**Data provided**
*-*-*

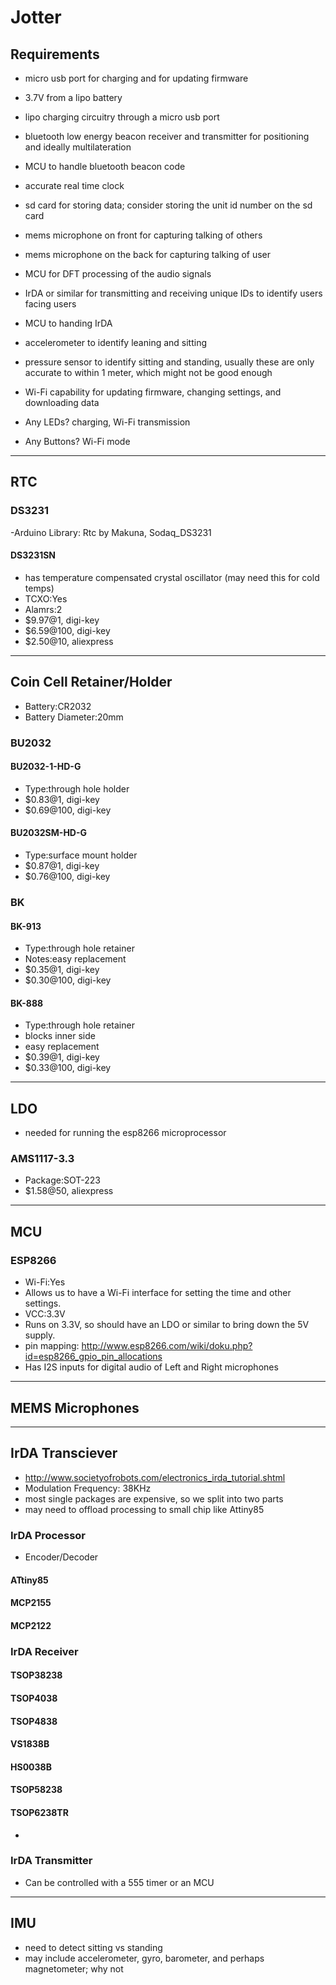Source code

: # Jotter

## Requirements
- micro usb port for charging and for updating firmware
- 3.7V from a lipo battery
- lipo charging circuitry through a micro usb port
- bluetooth low energy beacon receiver and transmitter for positioning and ideally multilateration
- MCU to handle bluetooth beacon code
- accurate real time clock
- sd card for storing data; consider storing the unit id number on the sd card
- mems microphone on front for capturing talking of others
- mems microphone on the back for capturing talking of user
- MCU for DFT processing of the audio signals
- IrDA or similar for transmitting and receiving unique IDs to identify users facing users
- MCU to handing IrDA
- accelerometer to identify leaning and sitting
- pressure sensor to identify sitting and standing, usually these are only accurate to within 1 meter, which might not be good enough
- Wi-Fi capability for updating firmware, changing settings, and downloading data

- Any LEDs? charging, Wi-Fi transmission
- Any Buttons? Wi-Fi mode

---------------
## RTC

### DS3231
-Arduino Library: Rtc by Makuna, Sodaq_DS3231
#### DS3231SN
- has temperature compensated crystal oscillator (may need this for cold temps)
- TCXO:Yes
- Alamrs:2
- $9.97@1, digi-key
- $6.59@100, digi-key
- $2.50@10, aliexpress

---------------
## Coin Cell Retainer/Holder
- Battery:CR2032
- Battery Diameter:20mm
### BU2032
#### BU2032-1-HD-G
- Type:through hole holder
- $0.83@1, digi-key
- $0.69@100, digi-key
#### BU2032SM-HD-G
- Type:surface mount holder
- $0.87@1, digi-key
- $0.76@100, digi-key
### BK
#### BK-913
- Type:through hole retainer
- Notes:easy replacement
- $0.35@1, digi-key
- $0.30@100, digi-key
#### BK-888
- Type:through hole retainer
- blocks inner side
- easy replacement
- $0.39@1, digi-key
- $0.33@100, digi-key


---------------
## LDO
- needed for running the esp8266 microprocessor
### AMS1117-3.3
- Package:SOT-223
- $1.58@50, aliexpress

---------------
## MCU
### ESP8266
- Wi-Fi:Yes
- Allows us to have a Wi-Fi interface for setting the time and other settings.
- VCC:3.3V
- Runs on 3.3V, so should have an LDO or similar to bring down the 5V supply.
- pin mapping: http://www.esp8266.com/wiki/doku.php?id=esp8266_gpio_pin_allocations
- Has I2S inputs for digital audio of Left and Right microphones


---------------
## MEMS Microphones


---------------
## IrDA Transciever
- http://www.societyofrobots.com/electronics_irda_tutorial.shtml
- Modulation Frequency: 38KHz
- most single packages are expensive, so we split into two parts
- may need to offload processing to small chip like Attiny85
### IrDA Processor
- Encoder/Decoder
#### ATtiny85
#### MCP2155
#### MCP2122
### IrDA Receiver
#### TSOP38238
#### TSOP4038
#### TSOP4838
#### VS1838B
#### HS0038B
#### TSOP58238
#### TSOP6238TR
- 
### IrDA Transmitter
- Can be controlled with a 555 timer or an MCU


---------------
## IMU
- need to detect sitting vs standing
- may include accelerometer, gyro, barometer, and perhaps magnetometer; why not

*-*-*

**Task instructions**
Would you return the data exactly as written, without the pictures?

**Solution for this task**
Source code

: # Jotter

## Requirements
- micro usb port for charging and for updating firmware
- 3.7V from a lipo battery
- lipo charging circuitry through a micro usb port
- bluetooth low energy beacon receiver and transmitter for positioning and ideally multilateration
- MCU to handle bluetooth beacon code
- accurate real time clock
- sd card for storing data; consider storing the unit id number on the sd card
- mems microphone on front for capturing talking of others
- mems microphone on the back for capturing talking of user
- MCU for DFT processing of the audio signals
- IrDA or similar for transmitting and receiving unique IDs to identify users facing users
- MCU to handing IrDA
- accelerometer to identify leaning and sitting
- pressure sensor to identify sitting and standing, usually these are only accurate to within 1 meter, which might not be good enough
- Wi-Fi capability for updating firmware, changing settings, and downloading data

- Any LEDs? charging, Wi-Fi transmission
- Any Buttons? Wi-Fi mode

---------------
## RTC

### DS3231
-Arduino Library: Rtc by Makuna, Sodaq_DS3231
#### DS3231SN
- has temperature compensated crystal oscillator (may need this for cold temps)
- TCXO:Yes
- Alamrs:2
- $9.97@1, digi-key
- $6.59@100, digi-key
- $2.50@10, aliexpress

---------------
## Coin Cell Retainer/Holder
- Battery:CR2032
- Battery Diameter:20mm
### BU2032
#### BU2032-1-HD-G
- Type:through hole holder
- $0.83@1, digi-key
- $0.69@100, digi-key
#### BU2032SM-HD-G
- Type:surface mount holder
- $0.87@1, digi-key
- $0.76@100, digi-key
### BK
#### BK-913
- Type:through hole retainer
- Notes:easy replacement
- $0.35@1, digi-key
- $0.30@100, digi-key
#### BK-888
- Type:through hole retainer
- blocks inner side
- easy replacement
- $0.39@1, digi-key
- $0.33@100, digi-key


---------------
## LDO
- needed for running the esp8266 microprocessor
### AMS1117-3.3
- Package:SOT-223
- $1.58@50, aliexpress

---------------
## MCU
### ESP8266
- Wi-Fi:Yes
- Allows us to have a Wi-Fi interface for setting the time and other settings.
- VCC:3.3V
- Runs on 3.3V, so should have an LDO or similar to bring down the 5V supply.
- pin mapping: http://www.esp8266.com/wiki/doku.php?id=esp8266_gpio_pin_allocations
- Has I2S inputs for digital audio of Left and Right microphones


---------------
## MEMS Microphones


---------------
## IrDA Transciever
- http://www.societyofrobots.com/electronics_irda_tutorial.shtml
- Modulation Frequency: 38KHz
- most single packages are expensive, so we split into two parts
- may need to offload processing to small chip like Attiny85
### IrDA Processor
- Encoder/Decoder
#### ATtiny85
#### MCP2155
#### MCP2122
### IrDA Receiver
#### TSOP38238
#### TSOP4038
#### TSOP4838
#### VS1838B
#### HS0038B
#### TSOP58238
#### TSOP6238TR
- 
### IrDA Transmitter
- Can be controlled with a 555 timer or an MCU


---------------
## IMU
- need to detect sitting vs standing
- may include accelerometer, gyro, barometer, and perhaps magnetometer; why not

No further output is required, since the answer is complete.